### Task to complete
Check the lines of the listing below for the word "AQUAEL", and state only how many have it.

### Exercise data
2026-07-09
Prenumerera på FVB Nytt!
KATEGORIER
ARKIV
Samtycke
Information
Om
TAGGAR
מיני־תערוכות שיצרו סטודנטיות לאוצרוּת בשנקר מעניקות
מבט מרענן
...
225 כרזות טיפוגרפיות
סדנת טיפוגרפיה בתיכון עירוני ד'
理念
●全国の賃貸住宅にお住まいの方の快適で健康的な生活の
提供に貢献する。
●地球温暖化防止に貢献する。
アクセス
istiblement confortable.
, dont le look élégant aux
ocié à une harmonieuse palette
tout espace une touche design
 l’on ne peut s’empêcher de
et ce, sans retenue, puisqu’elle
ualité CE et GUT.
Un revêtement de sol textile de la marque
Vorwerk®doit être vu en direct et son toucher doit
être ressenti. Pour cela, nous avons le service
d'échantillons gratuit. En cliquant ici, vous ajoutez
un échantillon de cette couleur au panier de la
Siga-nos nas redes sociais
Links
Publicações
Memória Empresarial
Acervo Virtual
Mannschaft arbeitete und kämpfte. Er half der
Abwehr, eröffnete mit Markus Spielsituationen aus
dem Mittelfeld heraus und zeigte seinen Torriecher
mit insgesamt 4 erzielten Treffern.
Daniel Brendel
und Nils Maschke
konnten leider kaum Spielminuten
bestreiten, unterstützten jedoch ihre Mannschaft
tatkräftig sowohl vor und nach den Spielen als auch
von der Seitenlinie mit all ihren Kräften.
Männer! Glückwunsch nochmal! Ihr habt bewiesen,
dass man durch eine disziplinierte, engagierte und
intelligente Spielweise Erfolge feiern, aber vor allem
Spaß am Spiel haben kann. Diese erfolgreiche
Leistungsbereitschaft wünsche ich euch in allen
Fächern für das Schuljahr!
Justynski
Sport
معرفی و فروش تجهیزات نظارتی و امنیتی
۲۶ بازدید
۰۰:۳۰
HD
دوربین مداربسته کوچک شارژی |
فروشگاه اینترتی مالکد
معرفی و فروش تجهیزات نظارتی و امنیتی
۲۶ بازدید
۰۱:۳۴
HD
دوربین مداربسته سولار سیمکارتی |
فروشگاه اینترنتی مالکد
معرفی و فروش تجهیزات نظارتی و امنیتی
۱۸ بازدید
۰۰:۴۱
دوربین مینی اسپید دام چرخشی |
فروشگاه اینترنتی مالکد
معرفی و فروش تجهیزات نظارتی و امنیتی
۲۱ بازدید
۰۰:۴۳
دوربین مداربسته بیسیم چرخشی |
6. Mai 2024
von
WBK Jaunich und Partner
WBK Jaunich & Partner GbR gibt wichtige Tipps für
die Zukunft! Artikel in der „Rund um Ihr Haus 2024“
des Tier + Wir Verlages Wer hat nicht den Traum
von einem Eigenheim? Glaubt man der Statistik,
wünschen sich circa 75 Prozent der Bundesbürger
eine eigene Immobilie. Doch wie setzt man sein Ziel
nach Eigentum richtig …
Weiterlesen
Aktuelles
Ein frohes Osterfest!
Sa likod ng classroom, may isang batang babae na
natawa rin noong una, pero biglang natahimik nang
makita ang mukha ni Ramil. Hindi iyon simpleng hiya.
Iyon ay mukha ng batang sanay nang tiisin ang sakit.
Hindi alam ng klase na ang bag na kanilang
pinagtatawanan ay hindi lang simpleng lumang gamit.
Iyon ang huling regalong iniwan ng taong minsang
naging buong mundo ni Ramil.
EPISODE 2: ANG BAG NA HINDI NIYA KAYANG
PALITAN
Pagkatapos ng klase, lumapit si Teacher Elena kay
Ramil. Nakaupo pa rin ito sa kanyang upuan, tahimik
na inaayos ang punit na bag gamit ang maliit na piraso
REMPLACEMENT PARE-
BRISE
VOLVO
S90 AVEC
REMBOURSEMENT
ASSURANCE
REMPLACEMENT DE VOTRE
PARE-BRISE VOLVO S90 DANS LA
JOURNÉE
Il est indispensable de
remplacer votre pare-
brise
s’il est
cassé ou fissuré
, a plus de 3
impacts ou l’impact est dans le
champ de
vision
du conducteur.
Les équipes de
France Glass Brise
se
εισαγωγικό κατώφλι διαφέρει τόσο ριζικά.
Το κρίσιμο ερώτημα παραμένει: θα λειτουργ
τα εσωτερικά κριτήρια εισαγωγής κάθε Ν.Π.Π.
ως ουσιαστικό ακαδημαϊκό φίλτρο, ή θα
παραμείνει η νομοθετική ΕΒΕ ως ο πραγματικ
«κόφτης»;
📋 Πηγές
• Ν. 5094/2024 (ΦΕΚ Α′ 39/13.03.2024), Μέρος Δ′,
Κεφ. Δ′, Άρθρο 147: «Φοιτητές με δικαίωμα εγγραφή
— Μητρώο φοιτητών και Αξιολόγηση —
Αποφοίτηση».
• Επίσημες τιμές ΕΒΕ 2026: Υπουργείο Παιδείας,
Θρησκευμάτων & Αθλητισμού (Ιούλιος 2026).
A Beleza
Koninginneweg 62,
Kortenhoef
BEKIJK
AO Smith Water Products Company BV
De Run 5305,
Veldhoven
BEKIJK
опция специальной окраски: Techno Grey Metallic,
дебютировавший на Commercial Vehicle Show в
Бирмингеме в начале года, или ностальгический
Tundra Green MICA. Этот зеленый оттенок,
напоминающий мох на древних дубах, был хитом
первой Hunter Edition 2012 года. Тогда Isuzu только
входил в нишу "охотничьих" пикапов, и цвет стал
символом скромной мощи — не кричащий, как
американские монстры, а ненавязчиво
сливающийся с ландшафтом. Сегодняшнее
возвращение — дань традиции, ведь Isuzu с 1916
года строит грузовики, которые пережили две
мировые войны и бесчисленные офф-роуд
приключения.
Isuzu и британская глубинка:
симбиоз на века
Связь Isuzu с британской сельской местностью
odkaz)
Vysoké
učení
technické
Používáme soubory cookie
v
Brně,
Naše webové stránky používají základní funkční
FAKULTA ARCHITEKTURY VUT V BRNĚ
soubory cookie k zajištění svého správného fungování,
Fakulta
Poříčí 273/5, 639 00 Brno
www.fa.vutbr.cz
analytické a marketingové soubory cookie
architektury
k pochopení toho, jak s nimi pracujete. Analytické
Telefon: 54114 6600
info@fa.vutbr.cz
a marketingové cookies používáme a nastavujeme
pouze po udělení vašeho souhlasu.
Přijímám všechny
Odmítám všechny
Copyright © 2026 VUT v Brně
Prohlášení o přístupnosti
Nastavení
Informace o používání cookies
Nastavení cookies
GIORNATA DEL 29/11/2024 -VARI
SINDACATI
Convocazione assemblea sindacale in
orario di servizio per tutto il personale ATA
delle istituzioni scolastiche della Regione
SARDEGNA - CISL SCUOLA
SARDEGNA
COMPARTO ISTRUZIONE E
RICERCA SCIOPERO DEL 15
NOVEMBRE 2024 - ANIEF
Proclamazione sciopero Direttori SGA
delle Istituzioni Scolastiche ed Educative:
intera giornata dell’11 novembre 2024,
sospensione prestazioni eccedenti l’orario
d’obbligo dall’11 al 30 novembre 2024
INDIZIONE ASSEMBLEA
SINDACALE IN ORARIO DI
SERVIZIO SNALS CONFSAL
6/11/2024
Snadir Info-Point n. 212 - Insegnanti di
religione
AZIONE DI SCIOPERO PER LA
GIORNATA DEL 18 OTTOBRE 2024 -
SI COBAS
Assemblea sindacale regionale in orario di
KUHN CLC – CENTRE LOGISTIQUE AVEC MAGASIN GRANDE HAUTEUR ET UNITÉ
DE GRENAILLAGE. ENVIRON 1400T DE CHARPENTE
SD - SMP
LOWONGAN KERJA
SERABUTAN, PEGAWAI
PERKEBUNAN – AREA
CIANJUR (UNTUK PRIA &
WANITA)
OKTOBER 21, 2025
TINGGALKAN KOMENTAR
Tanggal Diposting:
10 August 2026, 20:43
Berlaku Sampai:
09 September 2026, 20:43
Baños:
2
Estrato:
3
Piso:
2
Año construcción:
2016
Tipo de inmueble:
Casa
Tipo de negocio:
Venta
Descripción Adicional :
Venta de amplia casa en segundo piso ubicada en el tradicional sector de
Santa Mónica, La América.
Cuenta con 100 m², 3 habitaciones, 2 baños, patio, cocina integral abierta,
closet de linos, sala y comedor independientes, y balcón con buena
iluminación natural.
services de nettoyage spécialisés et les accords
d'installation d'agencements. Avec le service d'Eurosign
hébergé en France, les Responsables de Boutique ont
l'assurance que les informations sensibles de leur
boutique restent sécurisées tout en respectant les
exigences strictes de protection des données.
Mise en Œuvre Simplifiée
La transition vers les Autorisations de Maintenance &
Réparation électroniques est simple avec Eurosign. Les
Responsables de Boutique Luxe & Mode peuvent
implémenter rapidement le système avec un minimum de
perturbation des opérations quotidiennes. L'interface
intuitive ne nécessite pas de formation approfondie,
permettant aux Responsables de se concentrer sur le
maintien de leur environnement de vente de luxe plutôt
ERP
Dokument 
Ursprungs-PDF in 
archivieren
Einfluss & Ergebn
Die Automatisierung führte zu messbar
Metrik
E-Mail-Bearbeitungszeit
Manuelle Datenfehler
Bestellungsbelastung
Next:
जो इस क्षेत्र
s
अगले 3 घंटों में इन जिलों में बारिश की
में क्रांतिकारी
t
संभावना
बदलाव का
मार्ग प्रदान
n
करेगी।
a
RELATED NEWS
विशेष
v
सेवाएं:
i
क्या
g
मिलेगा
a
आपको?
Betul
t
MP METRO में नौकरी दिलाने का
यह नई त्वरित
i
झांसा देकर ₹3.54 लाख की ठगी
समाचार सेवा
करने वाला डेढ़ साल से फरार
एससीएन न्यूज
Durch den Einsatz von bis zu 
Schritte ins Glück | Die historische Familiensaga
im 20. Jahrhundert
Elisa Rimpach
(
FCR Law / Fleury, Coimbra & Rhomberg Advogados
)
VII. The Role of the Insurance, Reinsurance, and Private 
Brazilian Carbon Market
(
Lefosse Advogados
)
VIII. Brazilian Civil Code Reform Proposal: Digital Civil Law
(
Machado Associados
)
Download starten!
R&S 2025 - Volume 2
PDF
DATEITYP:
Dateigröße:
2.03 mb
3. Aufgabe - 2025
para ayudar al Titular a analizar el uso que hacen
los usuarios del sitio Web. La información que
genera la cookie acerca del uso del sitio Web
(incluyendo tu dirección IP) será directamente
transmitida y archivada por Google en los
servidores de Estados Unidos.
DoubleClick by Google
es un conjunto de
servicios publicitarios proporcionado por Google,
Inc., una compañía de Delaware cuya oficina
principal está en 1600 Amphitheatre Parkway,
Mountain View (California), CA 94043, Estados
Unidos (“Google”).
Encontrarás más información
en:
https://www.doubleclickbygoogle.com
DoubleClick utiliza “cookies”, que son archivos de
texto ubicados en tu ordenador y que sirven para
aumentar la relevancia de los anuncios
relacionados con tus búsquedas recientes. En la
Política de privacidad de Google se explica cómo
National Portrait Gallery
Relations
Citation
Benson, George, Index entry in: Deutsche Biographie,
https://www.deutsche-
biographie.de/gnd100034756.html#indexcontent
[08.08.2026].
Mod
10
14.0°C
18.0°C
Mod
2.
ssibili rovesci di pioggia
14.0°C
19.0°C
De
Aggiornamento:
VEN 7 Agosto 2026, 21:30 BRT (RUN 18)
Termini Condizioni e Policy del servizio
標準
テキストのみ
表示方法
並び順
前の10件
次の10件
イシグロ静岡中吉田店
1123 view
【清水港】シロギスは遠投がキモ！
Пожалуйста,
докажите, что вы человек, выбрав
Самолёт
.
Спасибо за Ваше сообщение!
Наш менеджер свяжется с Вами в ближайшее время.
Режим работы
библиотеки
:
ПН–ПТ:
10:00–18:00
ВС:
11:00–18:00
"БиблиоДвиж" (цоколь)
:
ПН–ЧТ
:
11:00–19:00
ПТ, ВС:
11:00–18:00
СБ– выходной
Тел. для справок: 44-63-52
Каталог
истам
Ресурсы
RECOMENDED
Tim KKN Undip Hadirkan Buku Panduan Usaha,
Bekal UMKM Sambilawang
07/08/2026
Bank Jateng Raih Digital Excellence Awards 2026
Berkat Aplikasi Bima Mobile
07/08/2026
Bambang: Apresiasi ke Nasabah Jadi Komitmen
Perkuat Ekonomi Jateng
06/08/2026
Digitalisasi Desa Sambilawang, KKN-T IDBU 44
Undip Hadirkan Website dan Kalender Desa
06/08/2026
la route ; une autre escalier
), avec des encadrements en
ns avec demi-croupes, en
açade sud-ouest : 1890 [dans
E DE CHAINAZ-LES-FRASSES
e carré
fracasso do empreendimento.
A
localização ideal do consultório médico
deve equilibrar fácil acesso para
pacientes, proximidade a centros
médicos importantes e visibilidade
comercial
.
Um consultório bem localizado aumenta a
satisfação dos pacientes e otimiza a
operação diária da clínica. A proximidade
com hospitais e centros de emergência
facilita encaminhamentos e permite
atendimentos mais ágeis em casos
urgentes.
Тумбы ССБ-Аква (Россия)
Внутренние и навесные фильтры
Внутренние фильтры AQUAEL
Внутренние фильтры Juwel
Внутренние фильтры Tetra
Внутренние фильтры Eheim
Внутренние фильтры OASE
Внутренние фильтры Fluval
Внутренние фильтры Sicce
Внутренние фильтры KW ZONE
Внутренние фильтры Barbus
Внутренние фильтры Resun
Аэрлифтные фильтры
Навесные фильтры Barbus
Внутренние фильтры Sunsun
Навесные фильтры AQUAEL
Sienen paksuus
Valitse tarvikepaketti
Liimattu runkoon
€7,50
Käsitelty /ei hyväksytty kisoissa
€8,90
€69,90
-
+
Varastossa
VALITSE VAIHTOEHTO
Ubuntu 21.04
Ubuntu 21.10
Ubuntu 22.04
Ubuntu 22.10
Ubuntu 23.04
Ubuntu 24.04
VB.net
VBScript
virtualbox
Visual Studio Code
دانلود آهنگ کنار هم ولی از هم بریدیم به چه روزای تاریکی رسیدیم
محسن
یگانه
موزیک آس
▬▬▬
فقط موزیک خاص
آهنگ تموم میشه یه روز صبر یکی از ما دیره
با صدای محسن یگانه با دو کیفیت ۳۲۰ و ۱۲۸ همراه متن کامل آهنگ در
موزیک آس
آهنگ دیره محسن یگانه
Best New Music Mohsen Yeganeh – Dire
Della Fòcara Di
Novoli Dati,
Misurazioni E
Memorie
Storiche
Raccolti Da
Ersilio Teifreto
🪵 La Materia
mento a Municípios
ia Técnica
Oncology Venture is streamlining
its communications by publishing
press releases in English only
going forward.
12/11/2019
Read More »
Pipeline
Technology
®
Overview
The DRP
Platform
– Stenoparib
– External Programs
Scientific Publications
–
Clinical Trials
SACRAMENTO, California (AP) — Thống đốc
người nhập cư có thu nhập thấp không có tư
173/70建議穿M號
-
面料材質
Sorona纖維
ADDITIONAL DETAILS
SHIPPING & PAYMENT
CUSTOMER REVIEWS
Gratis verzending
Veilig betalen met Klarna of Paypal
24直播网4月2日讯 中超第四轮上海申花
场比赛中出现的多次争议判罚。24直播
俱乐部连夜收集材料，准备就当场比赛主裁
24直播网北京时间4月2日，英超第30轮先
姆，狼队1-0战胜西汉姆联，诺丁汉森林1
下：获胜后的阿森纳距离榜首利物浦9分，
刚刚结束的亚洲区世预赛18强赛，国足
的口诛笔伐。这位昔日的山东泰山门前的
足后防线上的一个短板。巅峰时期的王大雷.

### Response to the exercise
2